Anonymous questions were issued to a seven-member Oracle executive panel at the Brisbane event, the most controversial being that "despite Oracle's commitments Oracle 11i would be different (bug-free)", the software was still extremely buggy to the point that Oracle's testing process was "very dubious". One user pressed the panel to prove the company had established "performance incentives and measures to [assure] customers product quality would improve".
Peter Heller, Oracle's senior director of marketing, maintained that quality had always been an "important priority" for the vendor. However, he conceded: "When you have a problem, it's hard to deny that you have a problem."

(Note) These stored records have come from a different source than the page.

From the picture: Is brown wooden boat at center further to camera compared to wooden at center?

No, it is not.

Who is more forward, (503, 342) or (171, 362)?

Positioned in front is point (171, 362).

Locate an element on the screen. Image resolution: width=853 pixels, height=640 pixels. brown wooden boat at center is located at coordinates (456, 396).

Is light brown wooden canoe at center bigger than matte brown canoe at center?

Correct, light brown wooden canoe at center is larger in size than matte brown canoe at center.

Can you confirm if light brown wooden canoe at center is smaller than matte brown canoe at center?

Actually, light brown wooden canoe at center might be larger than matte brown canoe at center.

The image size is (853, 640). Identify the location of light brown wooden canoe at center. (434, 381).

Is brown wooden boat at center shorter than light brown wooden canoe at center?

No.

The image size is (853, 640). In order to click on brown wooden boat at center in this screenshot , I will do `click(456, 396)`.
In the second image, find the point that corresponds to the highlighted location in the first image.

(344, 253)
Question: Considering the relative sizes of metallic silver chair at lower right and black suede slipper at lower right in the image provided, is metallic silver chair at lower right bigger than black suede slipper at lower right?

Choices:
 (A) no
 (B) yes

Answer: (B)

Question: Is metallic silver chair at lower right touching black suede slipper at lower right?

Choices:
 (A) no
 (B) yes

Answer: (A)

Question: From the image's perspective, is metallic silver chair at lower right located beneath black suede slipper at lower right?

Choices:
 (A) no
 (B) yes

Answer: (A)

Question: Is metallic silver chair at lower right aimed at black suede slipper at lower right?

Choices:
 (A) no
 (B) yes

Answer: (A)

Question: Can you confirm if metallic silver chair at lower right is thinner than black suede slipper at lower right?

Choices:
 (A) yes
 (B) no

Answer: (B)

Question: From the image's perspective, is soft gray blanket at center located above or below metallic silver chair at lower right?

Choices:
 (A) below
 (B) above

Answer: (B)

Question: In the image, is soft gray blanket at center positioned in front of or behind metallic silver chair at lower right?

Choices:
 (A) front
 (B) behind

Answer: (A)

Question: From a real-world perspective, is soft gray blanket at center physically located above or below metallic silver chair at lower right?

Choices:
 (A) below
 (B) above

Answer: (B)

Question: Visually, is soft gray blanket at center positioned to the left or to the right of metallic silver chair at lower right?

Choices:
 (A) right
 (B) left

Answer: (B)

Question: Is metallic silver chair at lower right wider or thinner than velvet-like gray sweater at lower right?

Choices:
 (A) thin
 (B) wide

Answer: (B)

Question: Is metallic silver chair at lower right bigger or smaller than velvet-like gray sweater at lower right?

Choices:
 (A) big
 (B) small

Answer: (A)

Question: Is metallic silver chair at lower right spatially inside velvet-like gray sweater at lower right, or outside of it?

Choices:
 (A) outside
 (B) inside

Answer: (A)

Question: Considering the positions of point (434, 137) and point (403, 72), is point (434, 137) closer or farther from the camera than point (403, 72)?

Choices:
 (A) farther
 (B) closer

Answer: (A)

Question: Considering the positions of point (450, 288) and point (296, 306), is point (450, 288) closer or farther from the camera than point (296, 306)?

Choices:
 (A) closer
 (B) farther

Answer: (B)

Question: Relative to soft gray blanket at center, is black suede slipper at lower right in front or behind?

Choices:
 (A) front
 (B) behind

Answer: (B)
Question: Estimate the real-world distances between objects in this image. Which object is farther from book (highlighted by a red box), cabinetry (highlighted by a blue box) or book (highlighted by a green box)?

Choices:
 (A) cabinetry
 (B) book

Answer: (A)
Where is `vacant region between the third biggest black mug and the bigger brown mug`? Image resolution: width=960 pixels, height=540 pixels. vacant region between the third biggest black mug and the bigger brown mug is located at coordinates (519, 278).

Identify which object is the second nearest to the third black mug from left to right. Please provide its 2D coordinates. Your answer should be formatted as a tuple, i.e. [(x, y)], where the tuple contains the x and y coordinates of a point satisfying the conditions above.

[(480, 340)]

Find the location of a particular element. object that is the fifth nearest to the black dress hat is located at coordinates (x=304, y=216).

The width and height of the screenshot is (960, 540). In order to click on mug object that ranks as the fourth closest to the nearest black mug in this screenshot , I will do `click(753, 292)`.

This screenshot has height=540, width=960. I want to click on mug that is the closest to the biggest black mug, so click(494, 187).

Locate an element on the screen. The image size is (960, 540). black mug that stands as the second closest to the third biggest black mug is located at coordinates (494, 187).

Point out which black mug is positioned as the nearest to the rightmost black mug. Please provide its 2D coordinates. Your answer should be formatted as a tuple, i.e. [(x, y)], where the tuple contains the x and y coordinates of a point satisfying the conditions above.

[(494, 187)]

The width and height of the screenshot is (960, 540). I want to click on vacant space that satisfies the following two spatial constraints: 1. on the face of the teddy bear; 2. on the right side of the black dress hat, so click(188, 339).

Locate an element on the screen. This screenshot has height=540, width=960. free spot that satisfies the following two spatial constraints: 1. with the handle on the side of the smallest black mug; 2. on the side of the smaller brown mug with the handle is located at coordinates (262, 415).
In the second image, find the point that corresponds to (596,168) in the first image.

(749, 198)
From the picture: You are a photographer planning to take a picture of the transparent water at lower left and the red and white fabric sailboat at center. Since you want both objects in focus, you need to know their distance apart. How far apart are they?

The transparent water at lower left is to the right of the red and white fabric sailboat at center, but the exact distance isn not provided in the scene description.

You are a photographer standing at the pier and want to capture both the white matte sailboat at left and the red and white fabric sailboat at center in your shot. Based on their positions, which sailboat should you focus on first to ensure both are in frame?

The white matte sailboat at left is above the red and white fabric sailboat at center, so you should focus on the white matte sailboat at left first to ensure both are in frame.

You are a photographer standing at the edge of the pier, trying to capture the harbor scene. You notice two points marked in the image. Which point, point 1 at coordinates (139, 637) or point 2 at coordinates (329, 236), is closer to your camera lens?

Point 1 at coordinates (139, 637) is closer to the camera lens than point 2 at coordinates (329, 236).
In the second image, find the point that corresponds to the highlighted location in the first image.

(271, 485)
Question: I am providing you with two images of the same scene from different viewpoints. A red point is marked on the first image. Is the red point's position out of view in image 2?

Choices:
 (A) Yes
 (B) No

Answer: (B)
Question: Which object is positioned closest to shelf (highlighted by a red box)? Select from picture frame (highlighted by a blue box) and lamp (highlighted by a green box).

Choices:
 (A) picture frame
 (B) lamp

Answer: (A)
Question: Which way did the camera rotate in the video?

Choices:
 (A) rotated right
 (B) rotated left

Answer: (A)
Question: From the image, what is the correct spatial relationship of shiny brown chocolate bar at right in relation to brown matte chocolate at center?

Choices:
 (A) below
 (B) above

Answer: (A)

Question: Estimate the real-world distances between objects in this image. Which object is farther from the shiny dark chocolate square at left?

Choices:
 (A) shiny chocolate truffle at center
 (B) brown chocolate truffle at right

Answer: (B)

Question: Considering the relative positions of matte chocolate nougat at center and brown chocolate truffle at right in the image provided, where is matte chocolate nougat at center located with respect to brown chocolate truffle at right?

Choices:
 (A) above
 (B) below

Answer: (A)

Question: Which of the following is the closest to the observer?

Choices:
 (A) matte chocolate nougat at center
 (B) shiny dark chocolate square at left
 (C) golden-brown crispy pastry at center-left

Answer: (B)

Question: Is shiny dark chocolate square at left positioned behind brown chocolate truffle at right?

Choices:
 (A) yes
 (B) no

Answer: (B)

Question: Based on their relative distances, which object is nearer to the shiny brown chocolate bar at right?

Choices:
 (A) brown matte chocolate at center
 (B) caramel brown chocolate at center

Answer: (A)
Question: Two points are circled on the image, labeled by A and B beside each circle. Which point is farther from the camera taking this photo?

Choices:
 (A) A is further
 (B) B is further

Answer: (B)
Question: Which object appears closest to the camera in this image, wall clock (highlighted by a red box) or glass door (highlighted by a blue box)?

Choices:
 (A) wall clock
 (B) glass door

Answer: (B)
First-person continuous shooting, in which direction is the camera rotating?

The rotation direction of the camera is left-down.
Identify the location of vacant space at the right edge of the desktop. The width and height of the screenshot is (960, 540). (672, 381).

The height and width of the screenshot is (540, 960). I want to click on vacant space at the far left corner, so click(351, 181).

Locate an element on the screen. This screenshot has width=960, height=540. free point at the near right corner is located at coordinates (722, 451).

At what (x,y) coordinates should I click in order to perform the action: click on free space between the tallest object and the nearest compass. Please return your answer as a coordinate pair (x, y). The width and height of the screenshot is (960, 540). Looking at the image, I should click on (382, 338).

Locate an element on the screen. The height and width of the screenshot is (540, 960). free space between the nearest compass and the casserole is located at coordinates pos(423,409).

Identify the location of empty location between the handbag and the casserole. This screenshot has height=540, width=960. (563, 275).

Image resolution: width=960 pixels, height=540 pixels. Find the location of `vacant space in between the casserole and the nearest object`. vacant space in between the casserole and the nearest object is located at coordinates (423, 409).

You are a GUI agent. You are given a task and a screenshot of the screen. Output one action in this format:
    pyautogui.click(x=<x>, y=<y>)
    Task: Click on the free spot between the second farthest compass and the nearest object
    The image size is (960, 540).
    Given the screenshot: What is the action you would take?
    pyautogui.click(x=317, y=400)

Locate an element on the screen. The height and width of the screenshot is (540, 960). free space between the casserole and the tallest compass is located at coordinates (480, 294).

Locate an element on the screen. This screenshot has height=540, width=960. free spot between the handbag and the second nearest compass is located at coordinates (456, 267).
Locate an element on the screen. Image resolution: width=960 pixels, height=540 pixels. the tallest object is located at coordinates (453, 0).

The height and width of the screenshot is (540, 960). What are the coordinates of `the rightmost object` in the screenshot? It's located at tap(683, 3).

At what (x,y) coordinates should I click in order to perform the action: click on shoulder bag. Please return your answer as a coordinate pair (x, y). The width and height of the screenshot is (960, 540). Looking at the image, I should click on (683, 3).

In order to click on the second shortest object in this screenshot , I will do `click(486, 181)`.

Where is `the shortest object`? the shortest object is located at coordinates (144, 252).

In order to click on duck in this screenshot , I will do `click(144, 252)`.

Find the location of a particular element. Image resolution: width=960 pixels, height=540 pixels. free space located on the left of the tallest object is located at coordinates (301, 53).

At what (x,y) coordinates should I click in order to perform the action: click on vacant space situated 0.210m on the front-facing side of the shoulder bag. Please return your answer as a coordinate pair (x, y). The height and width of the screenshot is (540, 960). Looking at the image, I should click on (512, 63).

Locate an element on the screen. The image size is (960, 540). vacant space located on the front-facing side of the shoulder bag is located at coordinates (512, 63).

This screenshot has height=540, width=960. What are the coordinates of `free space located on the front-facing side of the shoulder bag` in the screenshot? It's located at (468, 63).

He said Oracle had "elaborate" processes and beta testing in place, performing tests among "dozens" of customers for both Oracle 11i and other specific product areas. "It's hard to explain," he said. "But we have a closed loop testing process [for] the determination, identification and resolution of bugs [which] yielded lots of bugs - which is the whole purpose." And while Heller said Oracle's 11i team was developing a patch for the suite, he could not provide users with its release date.
Adding insult to injury, a local customer confronted the panel, again, with the product quality issue, reminding executives: "There were several commitments made last year that [quality] problems would not occur again. So how do [quality] problems get fed back to the US?"
"The US is well aware of quality problems," Heller replied tersely. "We're doing everything that we can to address these issues."
One customer's comment on the need for second-level support for complex technical cases led Oracle to reveal its product support group's expansion plans in India. "It is often frustrating trying to explain technical issues and problems to non-technical support persons - you need a direct [technical] contact for this," the user said.
In response, local executives told delegates that 150 to 200 senior technical analysts would be located in India over the next six to 12 months to manage "high severity problems".
However, Oracle would not elaborate on how the transfers would affect support resources in Australia, only reiterating that the India-based team would be "substantial".
In other news, Oracle will release an e-business application suite next year on a Maxvision environment, which, according to Heller, will include ERP and CRM patches as of October 25, 2001.